— Je veux en mariage la fille de Zacari.

Zacari, financier fameux, possédait des richesses si grandes qu’elles étaient devenues proverbiales. De même que nous disons riche comme Crésus, on disait à Kimourloc riche comme Zacari. Seulement il se trouva que Zacari n’avait pas de fille, détail ignoré de Sakatlava, lequel n’était pas au courant du tout-Kimourloc. Et le jury fut grandement embarrassé. Le troisième lauréat serait-il déchu de son droit de choisir ? Après délibération, et pour respecter la volonté du législateur, il fut décidé qu’à défaut de fille, la nièce de l’opulent Zacari serait attribuée au pêcheur.

Et lorsque Rébecca apprit que la loi lui imposait pour mari un misérable matelot qui marchait pieds nus et qui sentait le poisson, elle poussa de grands cris et jura que jamais elle ne deviendrait sa femme. Mais le prudent Zacari intervint.

— Nous possédons, dit-il, de trop grandes richesses pour entrer en révolte ouverte contre les lois. L’envie nous entoure. Le fisc nous guette. Dans notre situation, il importe de ne donner prise ni à la jalousie du populaire, ni à l’avidité du gouvernement. Sachez, d’ailleurs, ma nièce, que nous n’avons pas toujours vécu dans le luxe. Mon propre père, votre aïeul, était un brocanteur dont la boutique sentait encore plus mauvais que les filets de Sakatlava. Acceptez donc l’époux qui vous est destiné. Vous lui ferez prendre des bains, et, en peu de jours, il s’initiera à vos raffinements.

La jeune Rébecca baissa la tête en signe de soumission, mais elle se promit que le pêcheur paierait cher son audace.

La première fois qu’elle vit Sakatlava, elle lui montra ses ongles savamment taillés qui brillaient comme de l’onyx et elle lui demanda de faire nettoyer et polir les siens, ainsi que de recourir à divers soins de toilette avant d’entrer dans le lit nuptial.

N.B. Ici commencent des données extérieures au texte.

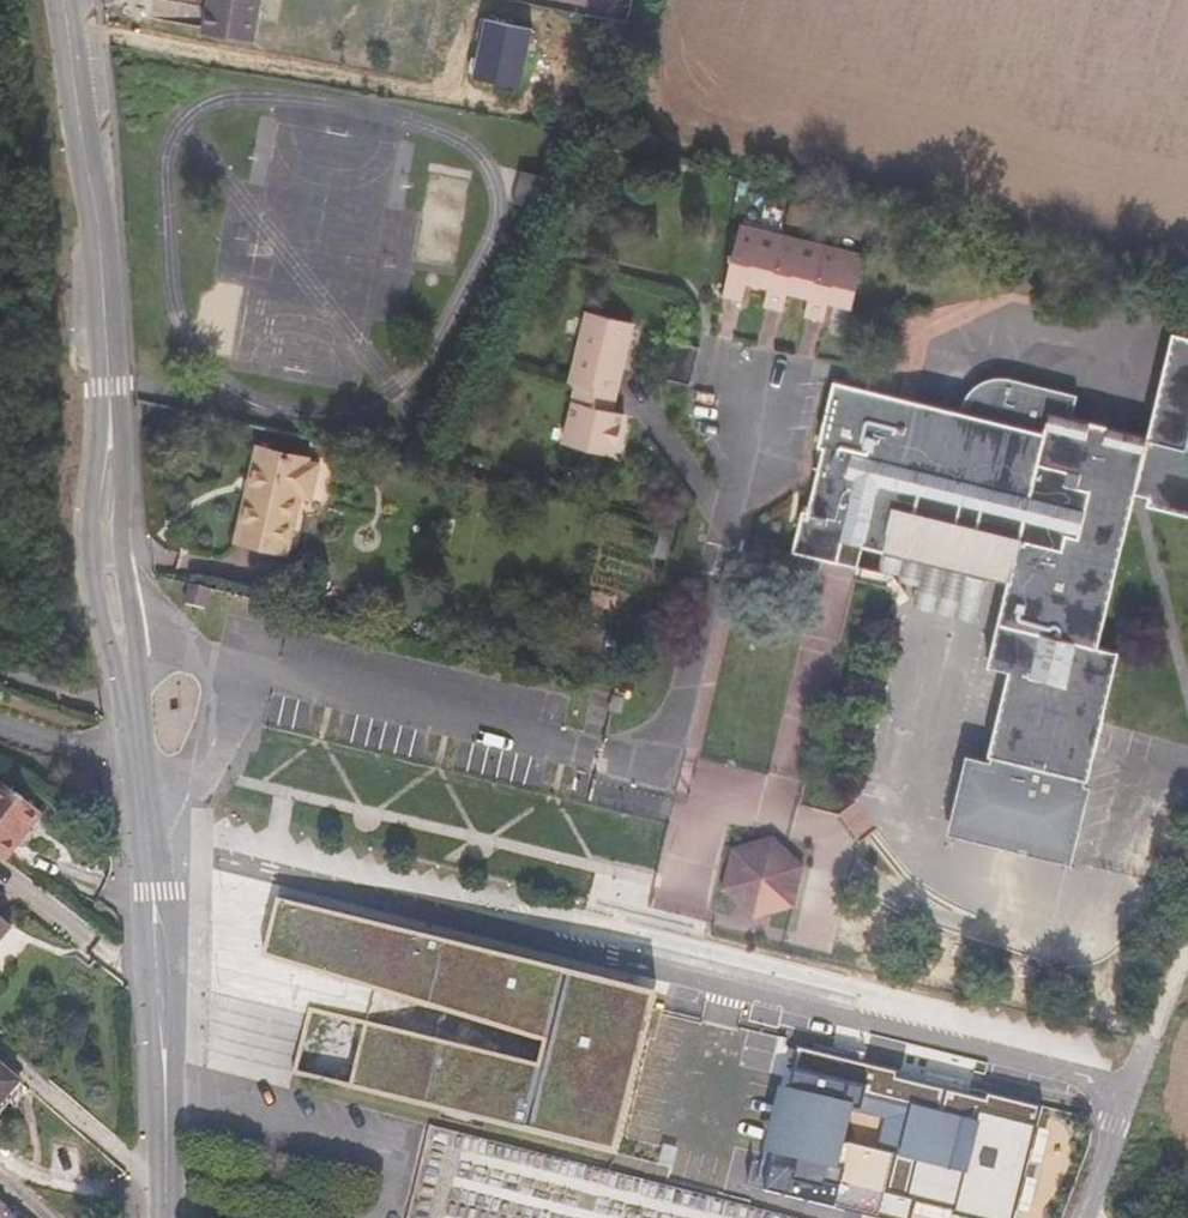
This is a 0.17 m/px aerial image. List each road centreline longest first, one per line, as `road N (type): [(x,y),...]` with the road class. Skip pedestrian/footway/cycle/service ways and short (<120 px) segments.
road 1 (residential): [(142,821),(272,864),(1135,1086)]
road 2 (tertiary): [(142,821),(110,448),(94,117),(76,0)]
road 3 (tertiary): [(166,1217),(160,996),(142,821)]
road 4 (track): [(0,663),(43,685),(131,704)]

— Il n’est pas besoin de tant d’histoires pour que nous dormions ensemble, répondit Sakatlava. Je suis un héros et le troisième lauréat du concours.

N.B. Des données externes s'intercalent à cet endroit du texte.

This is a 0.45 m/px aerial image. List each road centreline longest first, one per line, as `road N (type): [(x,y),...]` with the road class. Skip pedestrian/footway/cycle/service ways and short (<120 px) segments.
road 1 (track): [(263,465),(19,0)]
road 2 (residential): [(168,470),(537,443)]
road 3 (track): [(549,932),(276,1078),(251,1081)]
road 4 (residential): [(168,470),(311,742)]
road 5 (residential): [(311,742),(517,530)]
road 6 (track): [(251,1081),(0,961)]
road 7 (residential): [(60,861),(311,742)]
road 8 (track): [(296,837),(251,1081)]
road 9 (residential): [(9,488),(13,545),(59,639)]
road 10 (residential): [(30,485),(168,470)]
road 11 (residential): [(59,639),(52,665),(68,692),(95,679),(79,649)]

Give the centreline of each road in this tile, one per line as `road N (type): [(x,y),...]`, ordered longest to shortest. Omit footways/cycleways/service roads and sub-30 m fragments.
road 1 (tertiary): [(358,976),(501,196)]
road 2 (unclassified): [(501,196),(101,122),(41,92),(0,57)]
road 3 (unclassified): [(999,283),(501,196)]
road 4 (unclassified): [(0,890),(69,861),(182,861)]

— C’est pourquoi je me réjouis d’être votre femme, fit Rébecca. Mais l’héroïsme ne vous dispense pas d’aller chez la manucure. N’êtes-vous pas devenu riche ? Il faut vous conformer à votre nouvel état et adopter les usages de ceux qui ont une grande fortune.

Les personnes qui sont préposées aux soins du corps s’emparèrent alors de Sakatlava. Il fut conduit aux étuves. Sa peau fut grattée et massée. Un dentiste explora sa bouche et se livra à des opérations de prothèse longues et douloureuses. Des médecins l’examinèrent. Ils trouvèrent qu’il respirait mal à cause des végétations, que ses amygdales étaient d’une grosseur alarmante, que son appendice vermiculaire le menaçait d’une crise mortelle et qu’il importait de le débarrasser de ces excroissances pathologiques et de ces organes abcédés. Et comme Sakatlava protestait qu’il ne se sentait pas malade, Rébecca lui fit observer que les gens riches avaient plus de maladies que les autres et que leur habitude était de se soumettre aux volontés des chirurgiens.

Lorsqu’on eut bien coupé dans son nez, sa gorge et ses entrailles, Sakatlava se sentit plus faible qu’avant. Ce fut le moment que choisit Rébecca pour lui dire que, dans sa situation de fortune, il ne pouvait ignorer ni la danse, ni les sports. Des professeurs lui enseignèrent à sauter sur ses pieds. Mais à peine savait-il esquisser un pas que la mode avait changé et qu’il était obligé d’en apprendre un autre. On lui mit entre les mains des balles qu’il fallait lancer et rattraper avec des raquettes, des bâtons bizarres avec lesquels il devait, en courant à travers champs, pousser des boules dans des trous. Ces exercices étaient d’autant plus fatigants que, pour chacun d’eux, il était indispensable de revêtir un costume. Et, quoiqu’il eût deux valets de chambre, ce qui agaçait le plus Sakatlava c’était qu’il devait s’habiller de cinq ou six manières différentes entre son lever et son coucher.